Były świadectwa, koncerty, Msze Święte z modlitwami o uzdrowienie, konferencje i rozmowy o Bogu na ulicach. Koncert Uwielbienia był ostatnim kulminacyjnym momentem ewangelizacyjnego wydarzenia, jakim było Poruszenie – w Duchu, w Prawdzie, w Sączu.
W Zesłanie Ducha Świętego wielu sądeczan spotkało się w ostatni dzień Poruszenia w amfiteatrze w Parku Strzeleckim, aby przeżywać wspólnie ostatnie elementy wielkiej akcji.
– To na pewno da mi jakieś nowe doświadczenie, jest potrzebne w dzisiejszym społeczeństwie. To też inny rodzaj duchowości, którą zazwyczaj przeżywamy w naszych kościołach, lub w domach – mówili Ci, których zapytaliśmy o odczucia.
Za wcześniej na podsumowanie, ale jak mówił jeden z organizatorów, proboszcz parafii Ducha Świętego, jezuita o.
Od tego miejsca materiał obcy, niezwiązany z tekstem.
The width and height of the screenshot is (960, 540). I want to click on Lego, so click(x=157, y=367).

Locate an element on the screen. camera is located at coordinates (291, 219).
Andrzej Migacz, pierwsze efekty Poruszenia już są.
– To poruszenie w parafiach, które pokazało, że razem, w jedności, ale też różniąc się od siebie, możemy zrobić coś pięknego.
Jak mówił podczas jeden z ojców podczas nauk, gdy Pan Jezus przychodzi dawać w obfitości. Gdy przychodzi ze swoim darem, to nie z wyliczonym od A do Z, ale daje absolutnie ile wlezie.
Jak puentuje o. Andrzej Migacz, owoce Poruszenie zobaczymy po jakimś czasie, ale pierwsze jego skutki już są. – Na tym wydarzeniu na pewno nie poprzestaniemy – dodaje tajemniczo.